Занятие 9.
Цель данного занятия ознакомится с возможностями докинга низкомолекулярного лиганда в структуру белка В этом занятии мы будем пользоваться пакетом Autodock Vina и Autodock tools. Это программное обеспечение распространяется бесплатно для академических пользователей. Вы будете работать с белком лизоцимом структуру которого вы построили на основе гомологичного моделирования на прошлом практикуме. Программе Autodock Vina для докинга необходимы специально форматированные файлы pdb c зарядами и указанием торсионных углов.
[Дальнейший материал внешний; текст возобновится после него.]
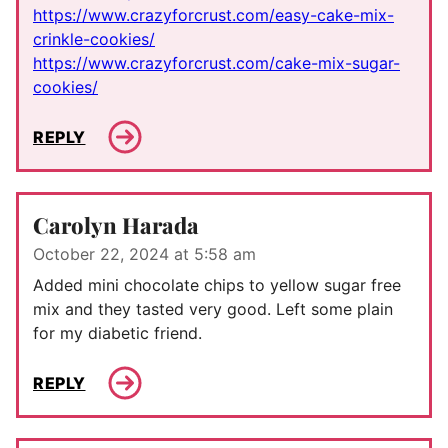
https://www.crazyforcrust.com/easy-cake-mix-
crinkle-cookies/
https://www.crazyforcrust.com/cake-mix-sugar-
cookies/
REPLY
Carolyn Harada
October 22, 2024 at 5:58 am
Added mini chocolate chips to yellow sugar free
mix and they tasted very good. Left some plain
for my diabetic friend.
REPLY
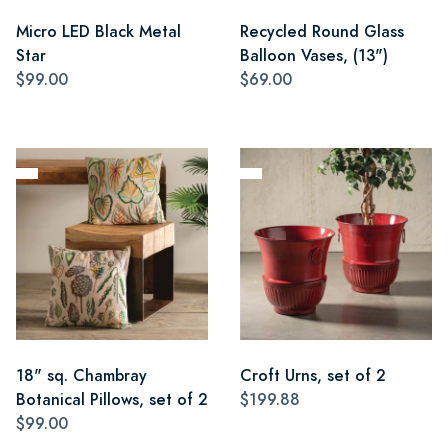
Micro LED Black Metal
Recycled Round Glass
Star
Balloon Vases, (13")
$99.00
$69.00
18" sq. Chambray
Croft Urns, set of 2
Botanical Pillows, set of 2
$199.88
$99.00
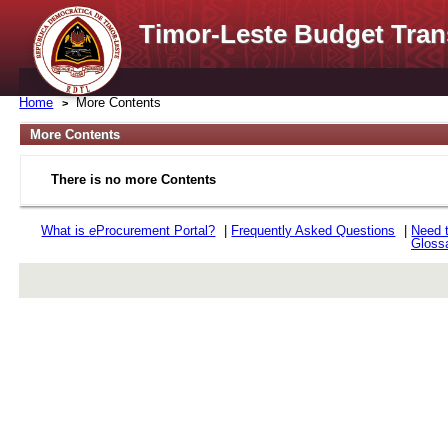
Timor-Leste Budget Tran
Home
More Contents
More Contents
There is no more Contents
What is
e
Procurement Portal?
|
Frequently Asked Questions
|
Need 
Gloss
rev r376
Для начала попробуем провести докинг одного из мономеров сахара (NAG) из прошлого занятия.
1.В банке pdb найдите SMILES нотацию для NAG.
CC(=O)N[C@@H]1[C@H]([C@@H]([C@H](O[C@H]1O)CO)O)O
2.C помощью obgen построим 3D структуру этого сахара в pdb формате. nag.pdb
3.Скриптом prepare_ligand4.py из пакета Autodock tools создайте pdbqt файл вашего лиганда. Так же, скриптом prepare_receptor4.py из пакета Autodock tools создайте pdbqt файл вашего белка.
4. Выберите атом сахара, который по Вашему мнению находится в центре сайта связывания и из текста pdb файла извлеките его координаты. Постройте файл vina.cfg с примерно таким содержанием:
center_x=41.401 center_y=42.525 center_z=27.262 size_x = 25 size_y = 25 size_z = 25 num_modes = 20
5.Теперь можно провести первый докинг:
vina --config vina.cfg --receptor prot.pdbqt --ligand nag.pdbqt --out nag_prot.pdbqt --log nag_prot.log
6.Просмотрим файл nag_prot.log и занесем в отчёт энергии 3ёх лучших расположений и геометрическую разницу между ними.
mode | affinity | dist from best mode
| (kcal/mol) | rmsd l.b.| rmsd u.b.
-----+------------+----------+----------
1 -5.8 0.000 0.000
2 -5.6 2.648 5.646
3 -5.5 1.865 2.984
Все состояния на одной картинке (все достаточно компактно, ни одно из состояний не выбивается)
7.Теперь давайте проведём докинг рассматривая подвижность некоторых боковых радикалов белка. Сначала разобьем белок на две части, подвижную и неподвижную. Для подвижной части выберем 3 аминокислоты которые вы использовали в прошлом задании для позиционирования лиганда.
prepare_flexreceptor4.py -r prot.pdbqt -s GLU1_ASN5_ASP13и проведём докинг:
vina --config vina.cfg --receptor prot_rigid.pdbqt --flex prot_flex.pdbqt --ligand nag.pdbqt --out vina_prot_flex.pdbqt --log vina_prot_flex.log
8.Просмотрим файл nag_prot_flex.log и занесем в отчёт энергии 3ёх лучших расположений и геометрическую разницу между ними.
mode | affinity | dist from best mode
| (kcal/mol) | rmsd l.b.| rmsd u.b.
-----+------------+----------+----------
1 -4.8 0.000 0.000
2 -4.7 1.328 2.219
3 -4.4 1.239 3.568
Все состояния на одной картинке (несколько состояний выбиваются из общего расположения,возможно, надо было
уменьшить размер ячейки места связывания)
9. Докинг не смог расположить лиганд, как в модели. Если смотреть в PyMol, то ни одно из состояний, полученных докингом не совпало с моделью. Но лучше получился простой докинг (по минимуму энергии -5.8), чем разделение на подвижную и неподвижную части.
10.NAG содержит в себе СH3C(=O)NH группу. Создайте 3 лиганда где метильный радикал этой группы будет заменён на OH, NH2,H. Для каждого из этих лигандов проведите обыкновенный докинг и представьте результаты в виде таблицы из трёх лучших расположений для каждого лиганда.
1)
mode | affinity | dist from best mode
| (kcal/mol) | rmsd l.b.| rmsd u.b.
-----+------------+----------+----------
1 -5.7 0.000 0.000
2 -5.7 2.689 5.728
3 -5.6 2.043 4.734
2)
mode | affinity | dist from best mode
| (kcal/mol) | rmsd l.b.| rmsd u.b.
-----+------------+----------+----------
1 -5.7 0.000 0.000
2 -5.6 2.376 5.024
3 -5.5 1.773 3.113
3)
mode | affinity | dist from best mode
| (kcal/mol) | rmsd l.b.| rmsd u.b.
-----+------------+----------+----------
1 -5.3 0.000 0.000
2 -5.2 1.861 3.246
3 -5.1 2.066 3.710
По значению энергии видим, что замена на другую группу не существенно меняет связывание, кроме замены на водород.
У него энергия больше всех, т.к. он не обеспечивает взаимодействия с лиганда с белком.